Le souverain peut, en vertu de son autorité, contraindre quelques-uns de ses sujets à se mettre entre les mains de l’ennemi pour ôtage ; car s’il est en droit quand la nécessité le requiert, de les exposer à un péril de mort, à plus forte raison peut-il engager leur liberté corporelle ; mais d’un autre côté, l’état doit assurément indemniser les ôtages de tout ce qu’ils peuvent souffrir pour le bien de la société.

L’on demande, & l’on donne des ôtages pour la sureté de l’éxécution de quelque engagement ; il faut donc pour cela que l’on puisse garder les ôtages comme on le juge à-propos, jusqu’à l’accomplissement de ce dont on est convenu.

Il suit de-là qu’un ôtage qui s’est constitué tel volontairement, ou celui qui a été donné par le souverain, ne peut pas se sauver ; cependant Grotius accorde cette liberté aux derniers ; mais il faudroit pour cela, ou que l’intention de l’état fût que l’ôtage ne demeurât point entre les mains de l’ennemi, ou qu’il n’eût pas le pouvoir d’obliger l’ôtage à y demeurer. Le premier est manifestement faux ; car autrement l’ôtage ne serviroit point de sureté, & la convention seroit illusoire ; l’autre n’est pas plus vrai, car si l’état en vertu de son domaine éminent, peut exposer la vie même des citoyens, pourquoi ne pourroit-il pas engager leur liberté ? aussi Grotius convient-il lui-même, que les Romains étoient obligés de rendre Clelie à Porsenna ; mais il n’en est pas de même à l’égard des ôtages qui ont été pris par force ; car ils sont toujours en droit de se sauver, tant qu’ils n’ont pas donné leur parole qu’ils ne le feroient pas.

== Matériel fourni ==
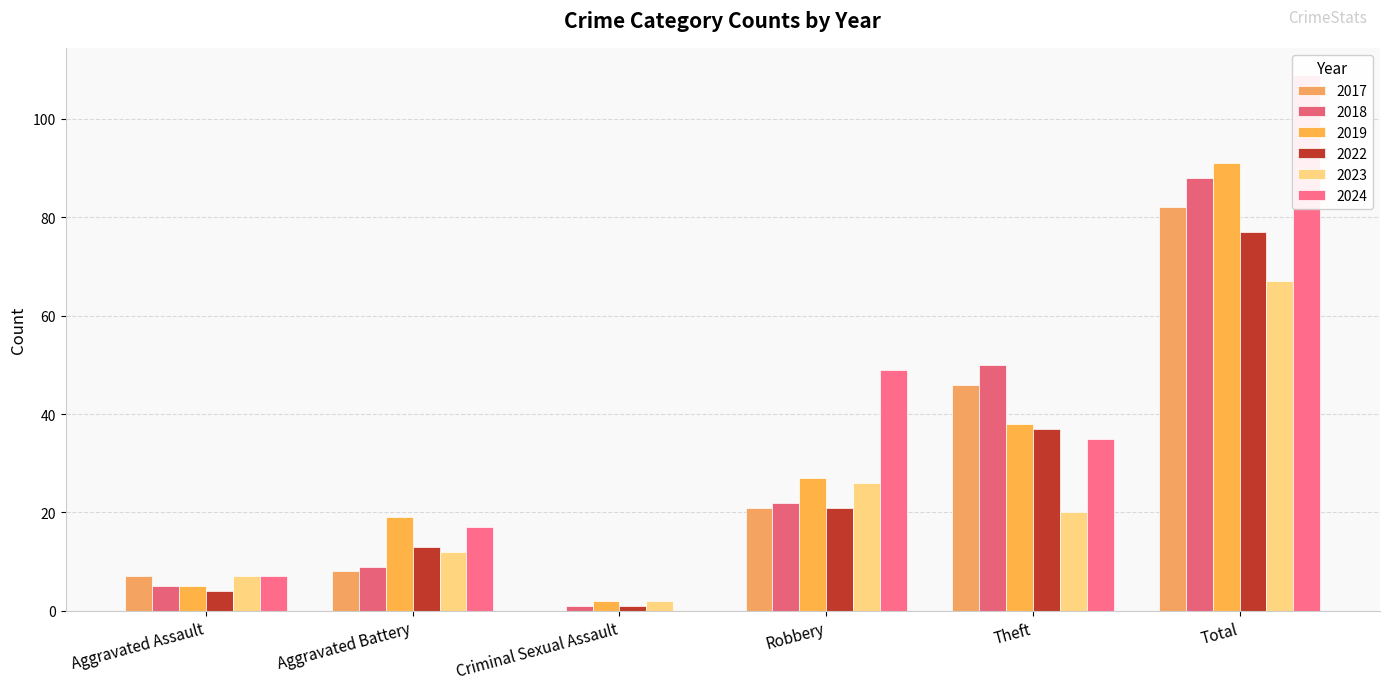

Are the bars horizontal?

No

== Consigne de travail A ==
Dans le texte sur les otages, à qui Grotius admet-il que les Romains étaient obligés de rendre Clélie ?
== Consigne de travail B ==
Poursuivez le texte sur les otages à la suite de sa dernière phrase.

== Réponse attendue A ==
À Porsenna.

== Réponse attendue B ==
On demande, si celui à qui l’on a donné des ôtages peut les faire mourir, au cas que l’on n’éxécute pas ses engagemens ? Je réponds que les ôtages eux-mêmes n’ont pu donner à l’ennemi aucun pouvoir sur leur propre vie dont ils ne sont pas les maîtres. Pour ce qui est de l’état, il a bien le pouvoir d’exposer au péril de la mort la vie de ses sujets, lorsque le bien public le demande ; mais ici tout ce que le bien public exige, c’est qu’il engage la liberté corporelle de ceux qu’il donne en ôtage, & il ne peut pas plus les rendre responsables de son infidélité au péril de leur vie, qu’il ne peut faire que l’innocent soit criminel ; ainsi l’état n’engage nullement la vie des ôtages : celui à qui on les donne est censé les recevoir à ces conditions ; & quoique par l’infraction du traité, ils se trouvent à sa merci, il ne s’ensuit pas qu’il ait droit en conscience de les faire mourir pour ce sujet seul ; il peut seulement les retenir désormais comme prisonniers de guerre.

Les ôtages donnés pour un certain sujet sont libres, dès qu’on y a satisfait, & par conséquent ne peuvent pas être retenus pour une autre cause pour laquelle on n’avoit point promis d’ôtages. Que si l’on a manqué de parole en quelqu’autre chose ou contracté quelque nouvelle dette, les ôtages donnés peuvent alors être retenus, non comme ôtages, mais en conséquence de cette regle du droit des gens, qui autorise à arrêter la personne des sujets pour le fait de leur souverain.

Un ôtage est-il en liberté, par la mort du prince qui l’avoit donné ? Cela dépend de la nature du traité, pour la sureté duquel on avoit livré l’ôtage, c’est-à-dire qu’il faut examiner s’il est personnel ou réel.

Que si l’ôtage devient l’héritier & successeur du prince qui l’avoit donné, il n’est plus tenu alors de demeurer en ôtage, quoique le traité soit réel ; il doit seulement mettre quelqu’un à sa place, si l’autre partie le demande. Le cas dont il s’agit étoit tacitement excepté ; car on ne sauroit présumer qu’un prince, par exemple, qui auroit donné pour ôtage son propre fils, son héritier présomptif, ait prétendu qu’au cas qu’il vînt à mourir lui-même, l’état fût privé de son chef. (D. J.)